Sali Hughes on stunner
Beauty
Travel hairdryers have historically been so ineffective that I’d all but given up on them
‘I am glad I have given junket hairdryers another go.’
Photograph: Alex Lake for the Guardian
Travel hairdryers partake of historically been so useless that I’d all but given up on them. A substitute alternatively of sacrificing suitcase space for a rattling, overheating, noisy dryer, I’ve more over made “undone” my default holiday hairstyle (Bumble and bumble’s Don’t Knock It air dry styler, £12 for 60ml, makes it look semi-deliberate), or booked one able midweek blowdry at my destination, and used clouds of dry shampoo on either side of the engagement.
I’m glad I gave them another go, because BaByliss be undergoing just released their Travel Pro Hair Dryer (already intelligent at £40, but seemingly on offer everywhere) and it’s astonishingly good. Not as benign as a proper (clunky and heavy) salon dryer, you understand, but way change ones mind than most high street home dryers, and infinitely outstanding to any travel model under £60. It gives noticeably varied welly than any other I’ve tried – real blast, not that dog-tired, breathless grizzle of most; has a cool shot for setting elegances (essential if you don’t want to see your hard work come unattended to), and dual voltage that can be swapped at the flick of a switch go together to your destination country (you’ll still need the usual mention adaptor, but performance won’t suffer). My only complaints are that it has that to a certain overworked, hot smell common with travel dryers – yet the small unit neither overheated nor shut off, so I shouldn’t nitpick – and that the market doesn’t fold.

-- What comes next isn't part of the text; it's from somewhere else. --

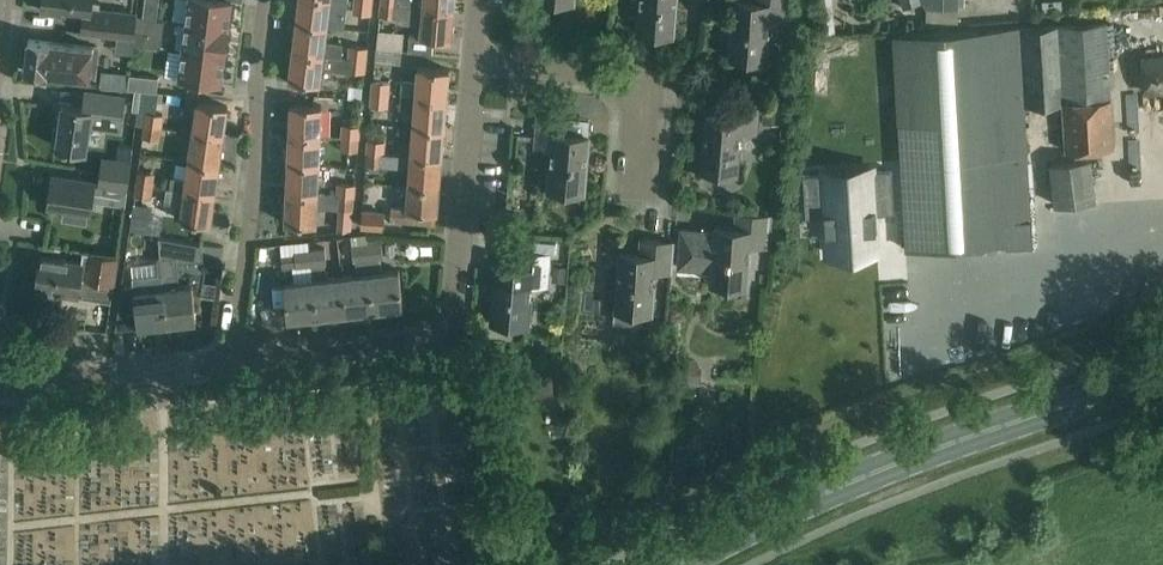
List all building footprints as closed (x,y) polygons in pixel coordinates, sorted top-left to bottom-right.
[(45,10),(82,15),(80,30),(85,30),(132,36),(134,12),(99,8),(99,1),(90,0),(47,0),(45,10)] [(185,22),(229,28),(229,27),(227,27),(231,0),(188,0),(185,22)] [(297,21),(327,25),(331,0),(300,0),(297,21)] [(372,2),(356,0),(354,13),(371,14),(372,2)] [(398,4),(454,10),(455,0),(399,0),(398,4)] [(673,35),(676,0),(640,0),(637,32),(638,32),(639,25),(672,28),(672,35),(673,35)] [(739,0),(734,0),(731,57),(732,57),(732,50),(766,52),(765,59),(767,59),(769,18),(785,19),(786,0),(755,0),(755,1),(739,0)] [(926,26),(959,24),(959,0),(926,0),(926,26)] [(1042,2),(1043,12),(1062,11),(1062,1),(1042,2)] [(155,18),(157,4),(145,3),(143,17),(155,18)] [(382,3),(380,15),(397,17),(398,4),(382,3)] [(397,17),(396,22),(422,24),(421,35),(410,34),(408,51),(433,53),(434,38),(452,39),(454,10),(398,4),(397,17)] [(327,25),(297,21),(293,50),(341,56),(343,43),(325,40),(327,25)] [(229,28),(185,22),(182,50),(225,56),(229,28)] [(1108,24),(1022,29),(1021,28),(893,35),(906,249),(1034,242),(1026,105),(1063,104),(1066,152),(1115,149),(1108,24)] [(145,45),(147,31),(135,30),(134,44),(145,45)] [(375,34),(376,68),(406,67),(406,49),(387,50),(386,33),(375,34)] [(25,71),(90,78),(94,47),(28,39),(25,71)] [(349,58),(365,60),(367,47),(351,45),(349,58)] [(225,56),(182,50),(178,78),(220,84),(224,56),(225,56)] [(293,50),(289,79),(319,83),(321,67),(348,71),(348,70),(347,70),(349,58),(341,57),(341,56),(293,50)] [(1158,56),(1142,58),(1144,91),(1162,90),(1162,56),(1158,56)] [(349,58),(347,70),(348,70),(364,72),(365,60),(349,58)] [(402,82),(401,96),(447,100),(450,70),(418,67),(417,83),(402,82)] [(128,88),(130,74),(102,71),(100,86),(128,89),(128,88)] [(157,91),(158,77),(130,74),(128,88),(157,91)] [(373,81),(372,93),(389,95),(390,82),(373,81)] [(359,99),(360,84),(341,83),(340,98),(359,99)] [(125,96),(87,91),(85,108),(63,105),(60,128),(54,127),(52,142),(58,143),(58,147),(88,151),(91,124),(94,126),(104,127),(108,126),(121,127),(125,96)] [(389,95),(372,93),(371,106),(388,107),(389,95)] [(447,100),(401,96),(400,108),(415,109),(413,126),(445,129),(447,100)] [(600,118),(604,104),(579,97),(575,111),(600,118)] [(737,173),(738,173),(741,132),(757,133),(759,101),(728,99),(727,115),(706,113),(702,170),(703,170),(704,163),(737,166),(737,173)] [(185,118),(183,130),(223,136),(228,107),(198,102),(195,120),(185,118)] [(289,134),(321,135),(322,106),(291,104),(289,134)] [(165,108),(165,135),(182,136),(182,109),(165,108)] [(147,112),(145,125),(162,127),(164,115),(147,112)] [(582,192),(584,193),(589,135),(568,134),(570,118),(539,115),(536,146),(551,148),(548,189),(549,189),(550,183),(583,186),(582,192)] [(343,137),(359,138),(360,126),(344,124),(343,137)] [(162,127),(145,125),(143,137),(161,140),(162,127)] [(442,159),(445,129),(413,126),(411,156),(442,159)] [(223,136),(183,130),(181,143),(192,144),(190,160),(219,165),(223,136)] [(321,135),(289,134),(288,163),(319,164),(321,135)] [(359,138),(343,137),(342,149),(358,151),(359,138)] [(369,140),(368,153),(384,154),(385,141),(369,140)] [(368,153),(367,165),(383,166),(384,154),(368,153)] [(384,154),(383,166),(410,168),(409,182),(440,184),(442,159),(411,156),(384,154)] [(1056,205),(1097,200),(1092,159),(1051,164),(1056,205)] [(173,176),(172,188),(214,194),(219,165),(190,160),(187,178),(173,176)] [(118,175),(130,176),(132,163),(120,161),(118,175)] [(288,163),(287,192),(318,194),(319,164),(288,163)] [(828,174),(803,175),(806,217),(825,216),(827,253),(877,250),(875,213),(895,212),(892,170),(867,171),(868,188),(829,191),(828,174)] [(138,171),(137,183),(154,185),(156,173),(138,171)] [(130,176),(118,175),(102,172),(100,187),(128,191),(130,176)] [(91,212),(95,182),(53,176),(52,184),(51,187),(49,195),(50,198),(49,206),(65,208),(63,219),(87,223),(88,212),(91,212)] [(440,184),(409,182),(407,208),(392,207),(391,220),(436,223),(437,212),(438,212),(440,184)] [(154,185),(137,183),(135,196),(152,198),(154,185)] [(339,183),(338,194),(355,195),(356,184),(339,183)] [(172,188),(168,187),(166,201),(178,203),(176,217),(181,217),(181,219),(210,224),(214,194),(172,188)] [(287,192),(286,223),(317,224),(317,207),(337,208),(338,194),(318,194),(287,192)] [(338,194),(337,208),(353,209),(355,195),(338,194)] [(133,205),(130,224),(145,226),(148,207),(133,205)] [(384,213),(363,211),(361,227),(383,229),(384,213)] [(746,286),(747,286),(751,245),(766,246),(769,215),(738,212),(737,228),(716,226),(716,232),(682,229),(679,267),(713,270),(711,283),(713,283),(713,276),(747,279),(746,286)] [(131,231),(130,249),(148,250),(149,231),(131,231)] [(159,236),(159,243),(160,249),(161,258),(162,273),(163,275),(168,323),(197,320),(193,284),(179,285),(176,260),(203,257),(202,243),(159,236)] [(651,312),(653,312),(656,270),(671,272),(674,240),(643,238),(641,254),(621,252),(617,309),(618,309),(618,302),(652,305),(651,312)] [(311,265),(310,250),(309,241),(286,244),(287,253),(282,253),(283,268),(292,267),(297,266),(311,265)] [(367,244),(369,259),(380,258),(384,257),(382,242),(367,244)] [(369,259),(367,244),(352,245),(354,261),(355,261),(369,259)] [(310,250),(311,265),(325,263),(327,263),(325,248),(310,250)] [(497,264),(492,321),(493,321),(494,315),(527,318),(527,324),(528,324),(532,283),(547,284),(550,253),(519,250),(517,266),(497,264)] [(82,261),(42,255),(41,263),(39,266),(38,275),(38,278),(37,286),(58,289),(57,294),(78,297),(81,279),(114,284),(118,257),(84,251),(82,261)] [(399,270),(381,272),(380,258),(369,259),(374,309),(403,306),(399,270)] [(356,275),(342,276),(346,312),(374,309),(369,259),(355,261),(356,275)] [(342,276),(327,278),(325,263),(311,265),(317,316),(346,312),(342,276)] [(294,282),(284,283),(288,319),(317,316),(311,265),(297,266),(292,267),(294,282)] [(122,284),(118,317),(137,315),(138,326),(168,323),(163,275),(162,273),(133,275),(134,283),(122,284)] [(693,359),(674,358),(674,380),(698,380),(698,366),(693,366),(693,359)]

At £125, the T3 Micro Featherweight folding, dual voltage dryer is unjustifiably costly for many, but if you’re regular gym-goer or multi-continent traveller who needs to finish light, it may prove a worthwhile investment. This is an extremely superficial, neat model with decent power and fast initiative, that leaves hair looking shiny (GHD makes a wide-ranging voltage travel model for less than half the payment, but I found its performance uncharacteristically lacklustre).
None of these are strictly importance the cash if you already own something as posh as a Dyson Supersonic (£299), since this at-home professional-grade kit is already numberless or less the same size as a travel dryer, only with sundry power and better controls. I still hesitate to pack vein though – I’ve taken too many flights in my lifetime to bank on our being reunited at baggage rights.